AMER2058

Art and law in the twentieth and twenty-first centuries [new]

6 credits

Art + law is distinct from the practice of art law. While the latter occupies the field of art business, the former considers how art and law might be mutual endeavors, one informing the other. This class focuses on the former, considering how artists have provoked, represented, wielded, refined, tested, expanded, and unconventionally complied with private and public law. This intersection of art and law invites questions: Who or what authorizes or bestows the label of art? What is the basis for this authority and how are artworks influenced by, and/or function in opposition to, such authorizing forces? Can and how has the law been represented in art? How have artworks and artists disrupted legal regimes through civil disobedience (the breaking of a law); and how has dissent been expressed through uncivil obedience (the following of a law in a hyperbolic, literalistic, and unanticipated manner)? Although primarily focusing on artwork and cases within the United States, the topics considered in this class might be applied to any number of geographic and cultural arenas.
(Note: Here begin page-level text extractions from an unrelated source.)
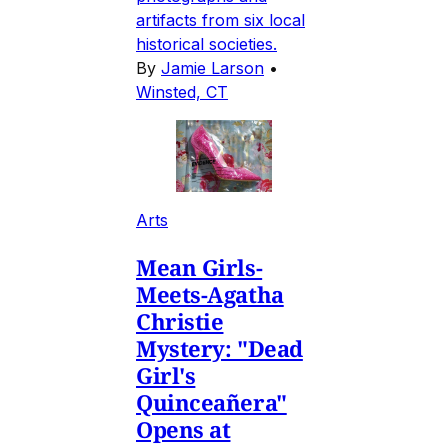
artifacts from six local
historical societies.
By
Jamie Larson
•
Winsted, CT
Arts
Mean Girls-
Meets-Agatha
Christie
Mystery: "Dead
Girl's
Quinceañera"
Opens at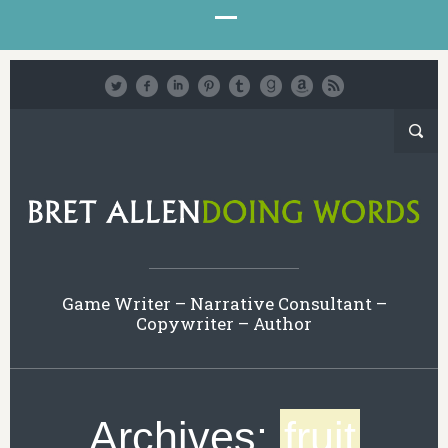
Game Writer – Narrative Consultant –
Copywriter – Author
Archives:
fruit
This course is not a history of art law, and neither is it a history of art symbolically looking at law; rather, this class examines the mutually influencing spheres wherein art activates, images, provokes, interacts with, and even interferes with the law.

The course will cover a range of artists/artworks including Constantin Brancusi’s Bird in Space, 1926 (Brancusi v. United States, 1928); Richard Serra’s Tilted Arc, 1981-89; Jeff Koons’s String of Puppies (Rogers v. Koons 1992); Maurizio Cattelan’s Comedian, 2019 (and David Datuna’s Hungry Artist, 2019), and many more.